At a moment when a new president threatens to wipe out the National Endowment for the Arts and the National Endowment for the Humanities, this exhibition makes an exciting, powerful case for art. As seen here, art illuminates the diversity on which this country’s greatness stands and — through its mysterious alchemy of beauty and reality, tragedy and joy — inspires us to think, know our better selves and fight back.

1. What’s playing during Jordan Wolfson’s violent virtual-reality demonstration?

A Hebrew prayer or blessing sung upon the lighting of the candles during Hanukkah.

2. How many times is Donald J. Trump’s name mentioned?

Twice.

3. How many artists not chosen by the curators are exhibiting in the show?

A total of 42, in installations by Rafa Esparza (5), John Riepenhoff (6) and Occupy Museums (30).

4. How many of the 63 artists live in Los Angeles or New York City?

38.

5. How many of the New Yorkers live in Brooklyn?

About 11.

6. What is the classroom on the fifth floor?

It’s a working classroom, set up by the Puerto Rican artist Chemi Rosado-Seijo to serve students of the Lower Manhattan Arts Academy on the Lower East Side. The students come to the museum for lessons; the school displays work from Biennial artists.

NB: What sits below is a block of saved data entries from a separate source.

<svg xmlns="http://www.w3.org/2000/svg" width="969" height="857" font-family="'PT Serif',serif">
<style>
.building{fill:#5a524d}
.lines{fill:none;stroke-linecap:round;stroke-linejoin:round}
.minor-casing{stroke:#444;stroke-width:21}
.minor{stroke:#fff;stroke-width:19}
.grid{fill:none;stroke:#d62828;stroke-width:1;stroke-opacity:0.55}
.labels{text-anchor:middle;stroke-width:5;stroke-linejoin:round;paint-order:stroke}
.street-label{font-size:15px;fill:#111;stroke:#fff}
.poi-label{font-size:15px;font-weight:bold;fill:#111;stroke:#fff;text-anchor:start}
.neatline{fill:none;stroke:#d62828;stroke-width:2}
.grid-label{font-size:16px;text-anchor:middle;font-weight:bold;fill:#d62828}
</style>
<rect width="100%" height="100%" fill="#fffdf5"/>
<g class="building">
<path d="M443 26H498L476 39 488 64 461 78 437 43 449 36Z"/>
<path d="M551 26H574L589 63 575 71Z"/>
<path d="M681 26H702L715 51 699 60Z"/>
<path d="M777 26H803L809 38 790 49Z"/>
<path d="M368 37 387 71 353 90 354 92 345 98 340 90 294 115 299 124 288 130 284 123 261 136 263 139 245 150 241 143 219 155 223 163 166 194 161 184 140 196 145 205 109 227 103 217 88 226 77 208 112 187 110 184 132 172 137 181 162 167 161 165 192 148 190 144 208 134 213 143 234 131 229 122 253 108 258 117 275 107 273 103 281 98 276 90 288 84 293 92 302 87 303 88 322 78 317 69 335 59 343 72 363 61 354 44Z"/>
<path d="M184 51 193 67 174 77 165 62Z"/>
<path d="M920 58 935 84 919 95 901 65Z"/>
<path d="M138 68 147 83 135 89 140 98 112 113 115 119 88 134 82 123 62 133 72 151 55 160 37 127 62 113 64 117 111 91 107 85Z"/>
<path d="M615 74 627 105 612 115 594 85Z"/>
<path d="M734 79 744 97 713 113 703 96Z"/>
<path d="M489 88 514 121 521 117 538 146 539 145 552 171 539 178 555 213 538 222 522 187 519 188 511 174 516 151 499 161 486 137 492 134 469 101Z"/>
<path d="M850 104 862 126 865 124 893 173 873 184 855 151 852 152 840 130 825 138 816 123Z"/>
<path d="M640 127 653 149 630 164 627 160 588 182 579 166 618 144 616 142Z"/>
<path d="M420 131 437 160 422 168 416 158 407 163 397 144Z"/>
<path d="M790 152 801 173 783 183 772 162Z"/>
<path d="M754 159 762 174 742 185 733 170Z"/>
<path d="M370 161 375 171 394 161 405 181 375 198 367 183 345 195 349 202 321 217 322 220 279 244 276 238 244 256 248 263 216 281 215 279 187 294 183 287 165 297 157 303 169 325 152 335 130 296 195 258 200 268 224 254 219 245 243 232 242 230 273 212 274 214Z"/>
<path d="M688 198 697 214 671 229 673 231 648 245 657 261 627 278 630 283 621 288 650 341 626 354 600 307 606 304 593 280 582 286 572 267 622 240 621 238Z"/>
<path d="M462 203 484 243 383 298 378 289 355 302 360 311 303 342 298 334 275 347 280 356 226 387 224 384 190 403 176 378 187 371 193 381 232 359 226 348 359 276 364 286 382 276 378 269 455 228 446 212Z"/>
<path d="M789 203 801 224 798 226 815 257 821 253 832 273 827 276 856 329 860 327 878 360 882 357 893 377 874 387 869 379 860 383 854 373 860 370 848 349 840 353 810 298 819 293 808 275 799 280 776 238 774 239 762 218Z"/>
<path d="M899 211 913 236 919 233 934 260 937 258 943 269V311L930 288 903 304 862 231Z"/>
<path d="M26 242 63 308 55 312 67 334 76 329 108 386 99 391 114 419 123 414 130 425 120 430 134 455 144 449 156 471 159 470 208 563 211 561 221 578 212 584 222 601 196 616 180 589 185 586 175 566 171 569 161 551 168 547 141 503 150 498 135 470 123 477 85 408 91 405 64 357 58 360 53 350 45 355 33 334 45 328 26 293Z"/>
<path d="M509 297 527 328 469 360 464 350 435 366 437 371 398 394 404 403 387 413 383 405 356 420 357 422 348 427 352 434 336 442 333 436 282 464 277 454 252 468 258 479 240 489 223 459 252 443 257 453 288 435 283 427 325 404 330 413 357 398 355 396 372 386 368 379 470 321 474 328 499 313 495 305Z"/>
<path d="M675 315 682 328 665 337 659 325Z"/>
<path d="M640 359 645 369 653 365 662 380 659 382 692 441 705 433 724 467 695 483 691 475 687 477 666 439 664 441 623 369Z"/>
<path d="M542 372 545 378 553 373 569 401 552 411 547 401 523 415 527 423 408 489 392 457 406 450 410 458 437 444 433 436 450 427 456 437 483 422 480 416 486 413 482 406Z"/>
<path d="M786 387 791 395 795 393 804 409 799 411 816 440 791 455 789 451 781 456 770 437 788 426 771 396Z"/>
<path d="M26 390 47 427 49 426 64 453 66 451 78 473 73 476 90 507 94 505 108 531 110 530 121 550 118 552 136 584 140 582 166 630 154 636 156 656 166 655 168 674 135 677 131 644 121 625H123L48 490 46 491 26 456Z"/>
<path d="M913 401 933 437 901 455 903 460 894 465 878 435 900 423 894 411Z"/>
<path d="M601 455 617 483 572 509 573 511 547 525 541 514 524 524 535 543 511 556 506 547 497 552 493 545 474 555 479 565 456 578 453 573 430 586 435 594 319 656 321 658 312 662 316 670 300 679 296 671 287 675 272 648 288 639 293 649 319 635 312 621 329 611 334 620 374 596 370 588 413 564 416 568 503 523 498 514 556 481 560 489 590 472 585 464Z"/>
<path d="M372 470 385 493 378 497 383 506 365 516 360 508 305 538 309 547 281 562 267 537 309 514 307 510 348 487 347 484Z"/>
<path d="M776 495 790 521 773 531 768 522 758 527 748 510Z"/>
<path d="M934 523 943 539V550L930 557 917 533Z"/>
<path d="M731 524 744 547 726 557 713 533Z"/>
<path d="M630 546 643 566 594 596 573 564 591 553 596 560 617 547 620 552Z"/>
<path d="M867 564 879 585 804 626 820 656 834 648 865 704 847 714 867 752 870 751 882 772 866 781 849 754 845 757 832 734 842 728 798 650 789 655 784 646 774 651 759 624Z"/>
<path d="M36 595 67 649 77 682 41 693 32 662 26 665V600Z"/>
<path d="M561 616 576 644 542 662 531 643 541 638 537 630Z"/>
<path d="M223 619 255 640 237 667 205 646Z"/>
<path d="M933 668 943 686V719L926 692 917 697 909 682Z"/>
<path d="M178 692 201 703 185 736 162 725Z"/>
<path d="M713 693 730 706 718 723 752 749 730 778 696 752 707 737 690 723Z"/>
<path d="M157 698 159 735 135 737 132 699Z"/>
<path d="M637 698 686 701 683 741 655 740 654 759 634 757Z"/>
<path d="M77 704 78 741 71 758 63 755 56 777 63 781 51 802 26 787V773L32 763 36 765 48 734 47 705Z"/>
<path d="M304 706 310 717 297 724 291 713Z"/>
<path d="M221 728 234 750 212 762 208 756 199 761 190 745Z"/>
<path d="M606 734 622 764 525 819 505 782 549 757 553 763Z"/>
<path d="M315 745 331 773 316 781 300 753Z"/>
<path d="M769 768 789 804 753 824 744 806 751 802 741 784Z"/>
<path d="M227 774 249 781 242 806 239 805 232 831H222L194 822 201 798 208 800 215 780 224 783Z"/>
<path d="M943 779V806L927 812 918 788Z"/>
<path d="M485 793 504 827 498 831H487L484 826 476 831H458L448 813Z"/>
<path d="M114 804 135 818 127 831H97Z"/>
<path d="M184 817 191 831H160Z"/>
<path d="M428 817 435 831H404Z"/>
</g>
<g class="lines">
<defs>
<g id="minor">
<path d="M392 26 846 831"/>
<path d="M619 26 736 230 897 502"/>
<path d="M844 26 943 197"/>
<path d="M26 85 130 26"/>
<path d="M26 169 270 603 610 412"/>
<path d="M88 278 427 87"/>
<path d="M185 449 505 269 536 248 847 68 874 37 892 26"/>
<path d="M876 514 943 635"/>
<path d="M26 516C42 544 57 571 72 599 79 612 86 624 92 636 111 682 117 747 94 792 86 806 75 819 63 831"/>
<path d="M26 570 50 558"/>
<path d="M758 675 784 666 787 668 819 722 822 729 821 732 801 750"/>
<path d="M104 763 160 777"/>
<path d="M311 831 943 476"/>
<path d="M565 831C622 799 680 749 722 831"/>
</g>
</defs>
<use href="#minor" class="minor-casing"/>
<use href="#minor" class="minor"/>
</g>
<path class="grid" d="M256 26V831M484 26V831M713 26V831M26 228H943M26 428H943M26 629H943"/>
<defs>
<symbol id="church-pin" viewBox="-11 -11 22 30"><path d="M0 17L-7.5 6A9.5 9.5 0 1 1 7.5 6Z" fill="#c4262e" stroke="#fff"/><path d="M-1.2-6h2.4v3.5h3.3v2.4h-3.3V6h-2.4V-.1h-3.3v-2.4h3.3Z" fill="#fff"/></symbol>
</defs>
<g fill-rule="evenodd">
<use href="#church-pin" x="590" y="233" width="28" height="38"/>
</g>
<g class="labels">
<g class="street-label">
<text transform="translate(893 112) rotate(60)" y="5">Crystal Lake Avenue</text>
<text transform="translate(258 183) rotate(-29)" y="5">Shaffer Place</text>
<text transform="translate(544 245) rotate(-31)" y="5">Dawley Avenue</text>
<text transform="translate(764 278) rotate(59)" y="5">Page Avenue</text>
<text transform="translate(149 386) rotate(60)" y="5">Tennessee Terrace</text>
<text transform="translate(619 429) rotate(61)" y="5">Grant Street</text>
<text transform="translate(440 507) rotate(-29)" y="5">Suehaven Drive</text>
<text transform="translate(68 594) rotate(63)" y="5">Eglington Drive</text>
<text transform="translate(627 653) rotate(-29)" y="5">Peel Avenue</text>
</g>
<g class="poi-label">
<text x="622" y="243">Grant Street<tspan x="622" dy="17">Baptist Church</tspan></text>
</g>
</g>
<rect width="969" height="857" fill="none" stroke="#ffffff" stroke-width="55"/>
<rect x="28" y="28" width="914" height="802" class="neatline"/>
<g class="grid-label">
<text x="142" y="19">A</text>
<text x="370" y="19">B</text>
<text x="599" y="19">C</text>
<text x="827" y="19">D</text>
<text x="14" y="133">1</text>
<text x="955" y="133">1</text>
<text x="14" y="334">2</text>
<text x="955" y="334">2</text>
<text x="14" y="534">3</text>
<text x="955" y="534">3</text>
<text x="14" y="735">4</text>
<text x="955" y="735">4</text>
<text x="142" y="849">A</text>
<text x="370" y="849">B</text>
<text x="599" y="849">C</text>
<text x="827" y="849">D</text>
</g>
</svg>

7. What’s with those raggedy circles drawn on the wall of each floor?

The exhibition graphics were inspired by the Biennial catalog design by Tiguere Corporation, in San Juan, P.R., which includes hand-drawn circles with slashes as a way-finding element. The graphics appear on floors that include Biennial works. The single slash means “this floor has some Biennial works” and the double slash or X means “this entire floor has Biennial works.”

8. Why are cheap foam Statue of Liberty crowns in the gift shop?

It’s an addition from Puppies Puppies, the pseudonymous artist also responsible for a performance on the eighth floor: On weekends, a performer dressed as the Statue of Liberty appears on the Whitney’s highest balcony.